[The Tithe-Proctor by William Carleton]@TWC D-Link bookThe Tithe-Proctor CHAPTER XII 14/20
God! how the unfortunate divil quivered and writhed and turned--until the poor wake crature, that at first had hardly the strength of a child, got, by the torture he suffered, the strength of three men; for indeed, afther he broke the cords that tied him, three, nor three more the back o' that, wasn't sufficient to hould him.
He got the gag out of his mouth, too, and then, I declare to my Saviour his scrames was so awful that we got frightened, for we couldn't but think that the voice was unnatural, an sich as no man ever heard.
We set to, however, and gagged and tied him agin, and then we carded him--first down, then up, then across by one side, and after that across by the other.

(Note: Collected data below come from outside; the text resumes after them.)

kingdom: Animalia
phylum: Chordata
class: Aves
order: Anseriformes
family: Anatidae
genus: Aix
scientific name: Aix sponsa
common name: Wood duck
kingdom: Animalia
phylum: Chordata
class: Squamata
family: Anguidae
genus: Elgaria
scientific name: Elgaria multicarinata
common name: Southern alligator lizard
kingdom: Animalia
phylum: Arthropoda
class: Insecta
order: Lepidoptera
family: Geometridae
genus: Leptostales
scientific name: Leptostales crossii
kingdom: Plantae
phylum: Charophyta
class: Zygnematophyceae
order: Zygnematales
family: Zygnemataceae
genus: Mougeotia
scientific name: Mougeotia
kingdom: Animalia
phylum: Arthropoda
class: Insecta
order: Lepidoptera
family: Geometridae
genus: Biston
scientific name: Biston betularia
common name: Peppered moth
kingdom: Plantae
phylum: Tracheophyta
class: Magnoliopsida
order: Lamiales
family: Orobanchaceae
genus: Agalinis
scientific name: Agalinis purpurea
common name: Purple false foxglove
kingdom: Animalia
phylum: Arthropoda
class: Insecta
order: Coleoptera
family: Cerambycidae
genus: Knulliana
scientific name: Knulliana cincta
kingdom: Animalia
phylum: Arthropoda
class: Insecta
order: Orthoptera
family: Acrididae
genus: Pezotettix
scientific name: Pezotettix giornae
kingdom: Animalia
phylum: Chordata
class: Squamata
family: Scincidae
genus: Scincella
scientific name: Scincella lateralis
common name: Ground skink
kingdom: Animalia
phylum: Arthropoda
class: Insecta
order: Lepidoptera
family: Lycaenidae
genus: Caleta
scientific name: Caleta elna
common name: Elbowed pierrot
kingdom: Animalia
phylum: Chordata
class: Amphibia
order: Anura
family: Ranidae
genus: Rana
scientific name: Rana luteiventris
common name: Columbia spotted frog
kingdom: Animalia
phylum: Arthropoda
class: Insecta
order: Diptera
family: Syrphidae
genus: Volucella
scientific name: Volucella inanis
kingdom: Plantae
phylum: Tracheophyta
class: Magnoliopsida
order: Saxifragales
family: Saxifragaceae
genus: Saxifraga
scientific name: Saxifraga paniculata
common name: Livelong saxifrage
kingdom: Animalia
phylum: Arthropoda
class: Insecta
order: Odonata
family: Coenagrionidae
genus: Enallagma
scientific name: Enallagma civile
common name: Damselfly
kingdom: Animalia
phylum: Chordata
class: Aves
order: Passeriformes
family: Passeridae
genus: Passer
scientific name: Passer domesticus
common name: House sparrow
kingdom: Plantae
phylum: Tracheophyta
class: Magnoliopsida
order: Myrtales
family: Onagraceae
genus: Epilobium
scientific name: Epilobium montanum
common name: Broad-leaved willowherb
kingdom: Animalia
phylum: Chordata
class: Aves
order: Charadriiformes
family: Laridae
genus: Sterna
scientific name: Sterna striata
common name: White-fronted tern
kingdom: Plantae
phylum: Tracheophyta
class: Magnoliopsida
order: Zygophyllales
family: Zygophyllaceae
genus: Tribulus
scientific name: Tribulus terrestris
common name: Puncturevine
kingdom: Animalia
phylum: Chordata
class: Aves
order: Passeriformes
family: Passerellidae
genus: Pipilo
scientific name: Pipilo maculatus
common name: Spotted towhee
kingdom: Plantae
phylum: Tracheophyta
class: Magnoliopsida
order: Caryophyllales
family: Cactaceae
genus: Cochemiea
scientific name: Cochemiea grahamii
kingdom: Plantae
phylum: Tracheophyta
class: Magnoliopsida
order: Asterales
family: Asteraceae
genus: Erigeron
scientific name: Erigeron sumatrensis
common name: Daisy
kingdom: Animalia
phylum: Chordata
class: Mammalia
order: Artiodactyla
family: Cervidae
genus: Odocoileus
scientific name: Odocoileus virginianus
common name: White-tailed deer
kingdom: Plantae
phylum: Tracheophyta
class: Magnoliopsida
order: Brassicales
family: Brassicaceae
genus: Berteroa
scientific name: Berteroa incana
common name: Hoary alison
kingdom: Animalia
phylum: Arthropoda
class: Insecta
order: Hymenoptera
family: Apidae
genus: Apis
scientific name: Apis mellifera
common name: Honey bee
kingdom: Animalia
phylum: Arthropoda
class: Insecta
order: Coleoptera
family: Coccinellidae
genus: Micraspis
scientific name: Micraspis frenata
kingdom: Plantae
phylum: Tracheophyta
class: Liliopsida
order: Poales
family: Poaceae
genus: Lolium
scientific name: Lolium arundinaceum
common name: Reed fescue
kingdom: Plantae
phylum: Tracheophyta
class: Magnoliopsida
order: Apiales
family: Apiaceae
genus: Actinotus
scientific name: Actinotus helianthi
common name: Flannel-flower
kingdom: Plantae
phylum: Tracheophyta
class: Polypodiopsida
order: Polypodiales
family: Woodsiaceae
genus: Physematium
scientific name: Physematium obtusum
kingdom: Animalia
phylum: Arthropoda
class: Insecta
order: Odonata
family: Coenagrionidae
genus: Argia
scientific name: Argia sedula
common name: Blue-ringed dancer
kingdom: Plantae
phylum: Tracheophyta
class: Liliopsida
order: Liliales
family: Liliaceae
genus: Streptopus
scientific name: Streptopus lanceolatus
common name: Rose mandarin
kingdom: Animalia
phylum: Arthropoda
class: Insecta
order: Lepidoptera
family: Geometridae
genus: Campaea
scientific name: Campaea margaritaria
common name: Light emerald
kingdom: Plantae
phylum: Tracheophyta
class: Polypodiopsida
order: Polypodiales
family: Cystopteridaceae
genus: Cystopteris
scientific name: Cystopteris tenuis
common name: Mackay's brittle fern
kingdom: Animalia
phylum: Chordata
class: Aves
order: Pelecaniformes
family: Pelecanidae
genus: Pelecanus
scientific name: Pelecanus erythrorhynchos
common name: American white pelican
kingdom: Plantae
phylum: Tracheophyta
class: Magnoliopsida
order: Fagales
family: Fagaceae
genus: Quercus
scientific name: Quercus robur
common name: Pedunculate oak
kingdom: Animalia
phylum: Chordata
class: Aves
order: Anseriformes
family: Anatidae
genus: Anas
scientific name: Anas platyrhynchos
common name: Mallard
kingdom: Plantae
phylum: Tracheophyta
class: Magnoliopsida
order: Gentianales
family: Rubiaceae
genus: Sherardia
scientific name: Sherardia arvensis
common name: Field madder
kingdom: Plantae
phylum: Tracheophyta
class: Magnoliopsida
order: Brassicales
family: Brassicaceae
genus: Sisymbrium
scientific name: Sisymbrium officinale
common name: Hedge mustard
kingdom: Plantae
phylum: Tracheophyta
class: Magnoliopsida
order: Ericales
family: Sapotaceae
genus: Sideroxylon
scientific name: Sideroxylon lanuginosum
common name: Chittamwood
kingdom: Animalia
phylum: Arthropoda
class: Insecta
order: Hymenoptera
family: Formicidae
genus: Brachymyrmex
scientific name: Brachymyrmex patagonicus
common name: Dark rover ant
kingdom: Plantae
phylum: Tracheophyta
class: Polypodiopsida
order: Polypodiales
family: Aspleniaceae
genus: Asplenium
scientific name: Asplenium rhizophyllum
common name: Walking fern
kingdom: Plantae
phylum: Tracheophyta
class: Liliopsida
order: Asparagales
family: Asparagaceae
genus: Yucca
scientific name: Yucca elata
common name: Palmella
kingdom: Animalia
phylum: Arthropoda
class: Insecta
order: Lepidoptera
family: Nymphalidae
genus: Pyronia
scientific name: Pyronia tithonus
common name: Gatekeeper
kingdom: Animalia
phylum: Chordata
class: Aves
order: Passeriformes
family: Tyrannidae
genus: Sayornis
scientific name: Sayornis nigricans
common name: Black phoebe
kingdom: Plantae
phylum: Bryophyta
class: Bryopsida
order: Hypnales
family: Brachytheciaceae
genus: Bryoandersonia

* Well, when this was done, we tuk him as aisily an' as purtily as we could. "D--n your soul, you ould ras--rascal," said the person they called Ned, "you wor--wor 'all a parcel o' bloody, d--n, hell--fi--fire cowardly villains, to--to--thrat--ate any fellow crature--crature in sich a way. Why didn't you shoo--shoo--oot him at wanst, an' not put--ut him through hell's tor--tortures like that, you bloody-minded ould dog!" To tell the truth, many of them were shocked at the old carder's narrative, but he only, grinned at them, and replied-- "Ay, shoot--you may talk about shootin,' Ned, avick, but for all that life's sweet." "Get on--out, you ould sinner o' perdition--to blazes wid you; life's sweet you ould 'shandina--what a purty--urty way you tuk of sweetenin' it for him.
I tell--ell you, Bil--lilly Bradly, that you'll never die on your bed for that night's wo--ork." "And even if I don't, Ned, you won't have my account to answer for." "An' mighty glad I am of it: my own--own's bad enough, God knows, an' for the mat--matther o' that--here's God pardon us all, barrin' that ould cardin' sinner--amin, acheerna villish, this night! Boys, I'll sing-yes a song." "Aisy, Ned," said one or two of them, "bad as it was, let us hear Billy Bradly's story out." "Well," proceeded Billy, "when the ticklin' was over, we took the scraws off of the grave, lined wid thorns as it was, and laid the procthor, naked and bleedin'-- scarified into gris-kins--" "Let me at--at him, the ould cardin' mur--urdherer; plain murdher's daicency compared to that.